Every baby and child is different. And the way they sleep just might be more of a reflection of their personality than your parenting. Like many parenting issues (discipline, potty training) sleep is one that has to be researched, tried and tried again, much like a puzzle that may take several attempts to complete. There are many options out there to offer you help: books, blogs, websites, sleep consult services. If you so desire help, it’s easy to find. The tricky part is finding what works for you and your child. Now the mother of 3, experience has taught me a few things about infants and sleep.
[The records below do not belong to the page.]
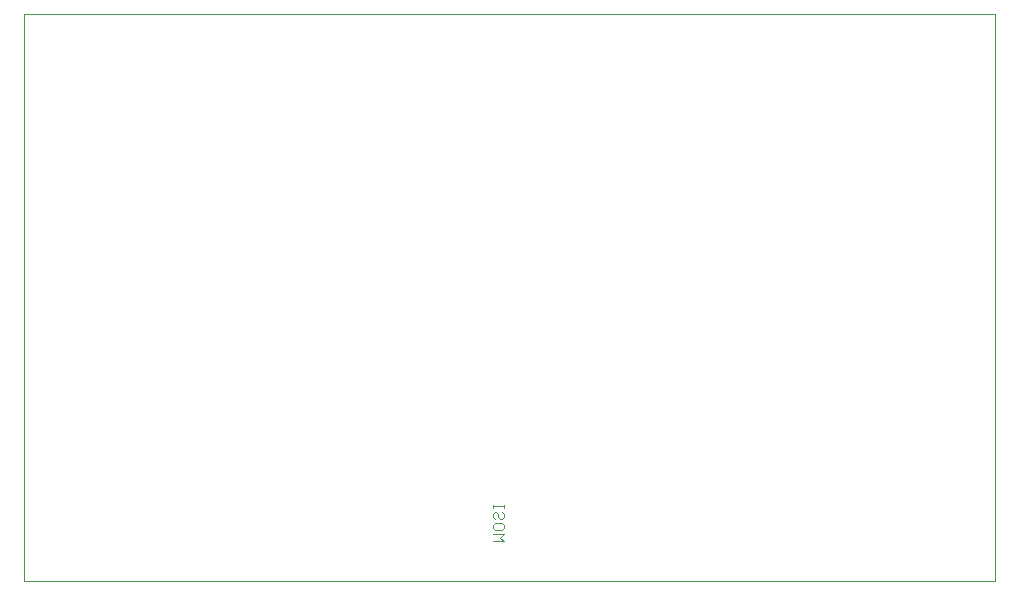
<source format=gbo>
G75*
G70*
%OFA0B0*%
%FSLAX24Y24*%
%IPPOS*%
%LPD*%
%AMOC8*
5,1,8,0,0,1.08239X$1,22.5*
%
%ADD10C,0.0000*%
%ADD11C,0.0030*%
D10*
X000628Y000100D02*
X000628Y018996D01*
X032998Y018996D01*
X032998Y000100D01*
X000628Y000100D01*
D11*
X016243Y001415D02*
X016613Y001415D01*
X016489Y001538D01*
X016613Y001662D01*
X016243Y001662D01*
X016304Y001783D02*
X016243Y001845D01*
X016243Y001968D01*
X016304Y002030D01*
X016551Y002030D01*
X016613Y001968D01*
X016613Y001845D01*
X016551Y001783D01*
X016304Y001783D01*
X016304Y002152D02*
X016243Y002213D01*
X016243Y002337D01*
X016304Y002399D01*
X016366Y002399D01*
X016428Y002337D01*
X016428Y002213D01*
X016489Y002152D01*
X016551Y002152D01*
X016613Y002213D01*
X016613Y002337D01*
X016551Y002399D01*
X016613Y002520D02*
X016613Y002643D01*
X016613Y002582D02*
X016243Y002582D01*
X016243Y002643D02*
X016243Y002520D01*
M02*

</source>
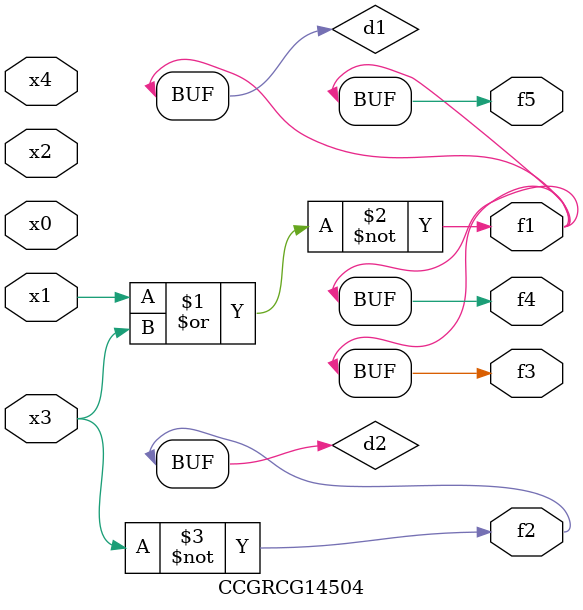
<source format=v>
module CCGRCG14504(
	input x0, x1, x2, x3, x4,
	output f1, f2, f3, f4, f5
);

	wire d1, d2;

	nor (d1, x1, x3);
	not (d2, x3);
	assign f1 = d1;
	assign f2 = d2;
	assign f3 = d1;
	assign f4 = d1;
	assign f5 = d1;
endmodule

</source>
Some lessons were learned harder than others, but all are valuable and I hope they can help you too.
1. It is important to understand babies’ sleep cycles and how they differ from adult sleep cycles. This knowledge will help you recognize when your baby is in a light sleep vs. a deeper sleep (i.e. when it is safe to lay them down without waking them up!). You should also familiarize yourself with how much sleep your child requires for their age to keep your expectations reasonable and real!
|Age||Nighttime Sleep||Daytime Sleep *||Total Sleep|
|1 month||8||8 (inconsistent)||16|
|3 months||10||5 (3)||15|
|6 months||11||3 1/4 (2)||14 1/4|
|9 months||11||3 (2)||14|
|12 months||11 1/4||2 1/2 (2)||13 3/4|
|18 months||11 1/4||2 1/4 (1)||13 1/2|
|2 years||11||2 (1)||13|
|3 years||10 1/2||1 1/2 (1)||12|
|*Note: number of naps in parentheses|
2. Do what you are comfortable with. If a sleep method suggests letting your baby “cry it out” and you just can’t imagine doing that, than don’t do it. I wanted to try co-sleeping with my infant, I longed for the extra bonding at the end of the day, but my husband said no. He is a heavy sleeper and feared rolling over on her and suffocating her. Bottom line is you have to do what helps you sleep better at night too. After all, what good is a baby who sleeps 8 hours if you lie awake feeling guilty about how you got there!
3. It’s normal for babies (and toddlers, preschoolers and even older children) to wake up in the night. Eventually your infant will sleep through, I promise! Typically this occurs between 6 and 12 months of age. But even after you have achieved this milestone, other milestones, like teething pain and illness, may cause them to wake. It is even thought that when babies learn to crawl and walk, they awaken in order to “practice” their new skills. Then as toddlers and preschoolers night awakenings may occur because of separation anxiety and night terrors, all of which are developmentally appropriate. My 6 year old has even been known to invade my bed in the wee hours of the morning because of a bad dream. So, just know that tackling the sleep problem with your infant doesn’t mean it’s over. My best advice to you is to squeeze in a nap when you can because you never know what the night may hold!
4. Remember, it’s not your fault your baby wakes up! In fact there are developmental benefits to night awakenings especially in the first few months of life when infants wake to feed. Your baby’s sleep habits are more a reflection of his/her temperament than your parenting. And when comparing sleep stories with other parents, keep in mind that most parents will exaggerate to make themselves look and feel good. A baby that sleeps through the night is not indicative of “good parenting”. So, go easy on yourself!